Huber’s statement that the very first cell is excavated out of a little parallel-sided wall of wax, is not, as far as I have seen, strictly correct; the first commencement having always been a little hood of wax; but I will not here enter on these details. We see how important a part excavation plays in the construction of the cells; but it would be a great error to suppose that the bees cannot build up a rough wall of wax in the proper position–that is, along the plane of intersection between two adjoining spheres. I have several specimens showing clearly that they can do this. Even in the rude circumferential rim or wall of wax round a growing comb, flexures may sometimes be observed, corresponding in position to the planes of the rhombic basal plates of future cells. But the rough wall of wax has in every case to be finished off, by being largely gnawed away on both sides. The manner in which the bees build is curious; they always make the first rough wall from ten to twenty times thicker than the excessively thin finished wall of the cell, which will ultimately be left. We shall understand how they work, by supposing masons first to pile up a broad ridge of cement, and then to begin cutting it away equally on both sides near the ground, till a smooth, very thin wall is left in the middle; the masons always piling up the cut-away cement, and adding fresh cement, on the summit of the ridge. We shall thus have a thin wall steadily growing upward; but always crowned by a gigantic coping. From all the cells, both those just commenced and those completed, being thus crowned by a strong coping of wax, the bees can cluster and crawl over the comb without injuring the delicate hexagonal walls, which are only about one four-hundredth of an inch in thickness; the plates of the pyramidal basis being about twice as thick. By this singular manner of building, strength is continually given to the comb, with the utmost ultimate economy of wax.

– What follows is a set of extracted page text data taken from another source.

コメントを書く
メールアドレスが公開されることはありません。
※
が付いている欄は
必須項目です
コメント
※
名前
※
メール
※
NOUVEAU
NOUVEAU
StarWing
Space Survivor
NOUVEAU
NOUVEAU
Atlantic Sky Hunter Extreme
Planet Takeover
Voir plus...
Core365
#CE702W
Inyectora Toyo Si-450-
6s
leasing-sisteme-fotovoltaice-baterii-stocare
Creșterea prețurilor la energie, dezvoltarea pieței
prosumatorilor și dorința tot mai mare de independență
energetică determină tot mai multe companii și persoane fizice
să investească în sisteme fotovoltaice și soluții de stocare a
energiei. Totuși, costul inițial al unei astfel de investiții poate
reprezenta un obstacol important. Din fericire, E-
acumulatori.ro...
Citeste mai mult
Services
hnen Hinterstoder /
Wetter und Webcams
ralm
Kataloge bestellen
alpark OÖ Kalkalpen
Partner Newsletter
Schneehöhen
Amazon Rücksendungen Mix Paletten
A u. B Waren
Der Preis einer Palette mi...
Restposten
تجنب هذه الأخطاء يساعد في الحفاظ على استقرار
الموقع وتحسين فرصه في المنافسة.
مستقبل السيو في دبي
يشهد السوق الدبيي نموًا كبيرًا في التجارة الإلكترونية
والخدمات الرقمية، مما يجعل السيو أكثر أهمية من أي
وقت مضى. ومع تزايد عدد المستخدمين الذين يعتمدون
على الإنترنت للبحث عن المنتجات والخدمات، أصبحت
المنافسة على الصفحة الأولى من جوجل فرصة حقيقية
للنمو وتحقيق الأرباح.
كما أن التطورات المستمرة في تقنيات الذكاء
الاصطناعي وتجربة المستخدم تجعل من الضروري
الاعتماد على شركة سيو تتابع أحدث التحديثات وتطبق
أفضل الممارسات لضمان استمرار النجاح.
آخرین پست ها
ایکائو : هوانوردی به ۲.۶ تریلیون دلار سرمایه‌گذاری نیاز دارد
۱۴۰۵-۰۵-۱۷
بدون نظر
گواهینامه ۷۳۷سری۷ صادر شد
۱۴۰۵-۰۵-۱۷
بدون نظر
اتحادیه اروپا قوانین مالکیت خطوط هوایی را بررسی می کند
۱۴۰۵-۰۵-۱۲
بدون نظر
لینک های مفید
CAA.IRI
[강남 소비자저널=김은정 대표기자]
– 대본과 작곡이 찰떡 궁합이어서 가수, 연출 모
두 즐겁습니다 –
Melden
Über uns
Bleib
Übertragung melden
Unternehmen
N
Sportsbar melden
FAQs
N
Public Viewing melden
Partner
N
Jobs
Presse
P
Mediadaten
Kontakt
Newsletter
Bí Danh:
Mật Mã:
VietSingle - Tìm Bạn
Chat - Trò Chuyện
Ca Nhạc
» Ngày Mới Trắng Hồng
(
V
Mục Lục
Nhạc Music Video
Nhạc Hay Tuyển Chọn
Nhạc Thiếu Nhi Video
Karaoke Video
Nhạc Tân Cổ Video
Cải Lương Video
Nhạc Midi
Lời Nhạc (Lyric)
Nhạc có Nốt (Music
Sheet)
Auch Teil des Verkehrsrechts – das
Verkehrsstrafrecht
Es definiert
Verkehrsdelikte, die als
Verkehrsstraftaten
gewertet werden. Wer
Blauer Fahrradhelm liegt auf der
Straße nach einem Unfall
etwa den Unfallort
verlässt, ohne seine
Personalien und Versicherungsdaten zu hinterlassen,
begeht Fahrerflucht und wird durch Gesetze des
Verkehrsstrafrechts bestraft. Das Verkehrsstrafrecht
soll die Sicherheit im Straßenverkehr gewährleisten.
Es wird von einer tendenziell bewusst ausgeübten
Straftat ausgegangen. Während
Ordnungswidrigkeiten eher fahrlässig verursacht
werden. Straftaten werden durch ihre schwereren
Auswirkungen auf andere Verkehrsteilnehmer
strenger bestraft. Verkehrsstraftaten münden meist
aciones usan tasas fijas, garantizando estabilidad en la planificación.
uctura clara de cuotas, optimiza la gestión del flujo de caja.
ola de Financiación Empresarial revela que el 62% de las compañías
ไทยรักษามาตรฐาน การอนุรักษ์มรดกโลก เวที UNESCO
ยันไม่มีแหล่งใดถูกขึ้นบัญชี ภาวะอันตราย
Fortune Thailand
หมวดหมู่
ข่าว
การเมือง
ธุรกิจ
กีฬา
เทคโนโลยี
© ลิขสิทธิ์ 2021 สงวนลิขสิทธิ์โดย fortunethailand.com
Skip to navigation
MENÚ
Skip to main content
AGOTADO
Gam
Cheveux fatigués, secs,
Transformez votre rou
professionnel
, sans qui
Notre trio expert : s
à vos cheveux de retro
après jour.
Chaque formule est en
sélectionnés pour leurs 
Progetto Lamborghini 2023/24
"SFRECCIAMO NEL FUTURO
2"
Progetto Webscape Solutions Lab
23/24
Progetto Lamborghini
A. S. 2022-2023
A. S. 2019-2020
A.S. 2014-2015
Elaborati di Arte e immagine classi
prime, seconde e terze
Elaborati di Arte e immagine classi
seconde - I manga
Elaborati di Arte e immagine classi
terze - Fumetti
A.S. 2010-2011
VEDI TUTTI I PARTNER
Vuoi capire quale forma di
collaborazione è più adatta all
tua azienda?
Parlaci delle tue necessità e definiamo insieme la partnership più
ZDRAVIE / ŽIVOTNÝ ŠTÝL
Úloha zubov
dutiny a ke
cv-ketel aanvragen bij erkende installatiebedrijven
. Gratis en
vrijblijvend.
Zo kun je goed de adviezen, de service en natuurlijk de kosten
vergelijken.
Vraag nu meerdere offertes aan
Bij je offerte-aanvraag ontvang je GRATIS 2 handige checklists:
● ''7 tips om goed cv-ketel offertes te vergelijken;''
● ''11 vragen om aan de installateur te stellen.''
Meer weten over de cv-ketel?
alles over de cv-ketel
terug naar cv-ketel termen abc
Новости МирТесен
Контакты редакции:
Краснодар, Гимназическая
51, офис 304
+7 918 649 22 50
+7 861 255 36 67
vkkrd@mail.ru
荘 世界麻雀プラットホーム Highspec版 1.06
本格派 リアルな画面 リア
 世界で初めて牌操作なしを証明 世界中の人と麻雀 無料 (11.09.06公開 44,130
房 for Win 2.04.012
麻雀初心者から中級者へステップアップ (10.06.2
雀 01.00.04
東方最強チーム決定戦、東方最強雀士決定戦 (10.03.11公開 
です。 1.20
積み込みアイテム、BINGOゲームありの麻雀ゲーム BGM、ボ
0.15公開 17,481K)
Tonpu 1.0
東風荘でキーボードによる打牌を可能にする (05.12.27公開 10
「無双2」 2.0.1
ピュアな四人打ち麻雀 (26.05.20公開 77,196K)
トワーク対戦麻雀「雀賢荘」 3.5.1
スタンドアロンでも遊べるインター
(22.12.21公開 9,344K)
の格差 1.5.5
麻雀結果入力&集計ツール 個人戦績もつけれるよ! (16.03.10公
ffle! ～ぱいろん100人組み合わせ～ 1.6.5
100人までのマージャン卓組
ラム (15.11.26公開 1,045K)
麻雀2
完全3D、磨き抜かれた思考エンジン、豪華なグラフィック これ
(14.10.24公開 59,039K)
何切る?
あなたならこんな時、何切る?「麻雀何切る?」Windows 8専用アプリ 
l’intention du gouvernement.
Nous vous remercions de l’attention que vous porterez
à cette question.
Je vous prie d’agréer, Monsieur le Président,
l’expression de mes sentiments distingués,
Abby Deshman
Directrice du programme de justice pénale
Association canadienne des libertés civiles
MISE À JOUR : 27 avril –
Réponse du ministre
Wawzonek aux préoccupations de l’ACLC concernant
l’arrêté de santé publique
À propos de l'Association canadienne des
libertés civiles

It seems at first to add to the difficulty of understanding how the cells are made, that a multitude of bees all work together; one bee after working a short time at one cell going to another, so that, as Huber has stated, a score of individuals work even at the commencement of the first cell. I was able practically to show this fact, by covering the edges of the hexagonal walls of a single cell, or the extreme margin of the circumferential rim of a growing comb, with an extremely thin layer of melted vermilion wax; and I invariably found that the colour was most delicately diffused by the bees–as delicately as a painter could have done with his brush–by atoms of the coloured wax having been taken from the spot on which it had been placed, and worked into the growing edges of the cells all round. The work of construction seems to be a sort of balance struck between many bees, all instinctively standing at the same relative distance from each other, all trying to sweep equal spheres, and then building up, or leaving ungnawed, the planes of intersection between these spheres. It was really curious to note in cases of difficulty, as when two pieces of comb met at an angle, how often the bees would entirely pull down and rebuild in different ways the same cell, sometimes recurring to a shape which they had at first rejected.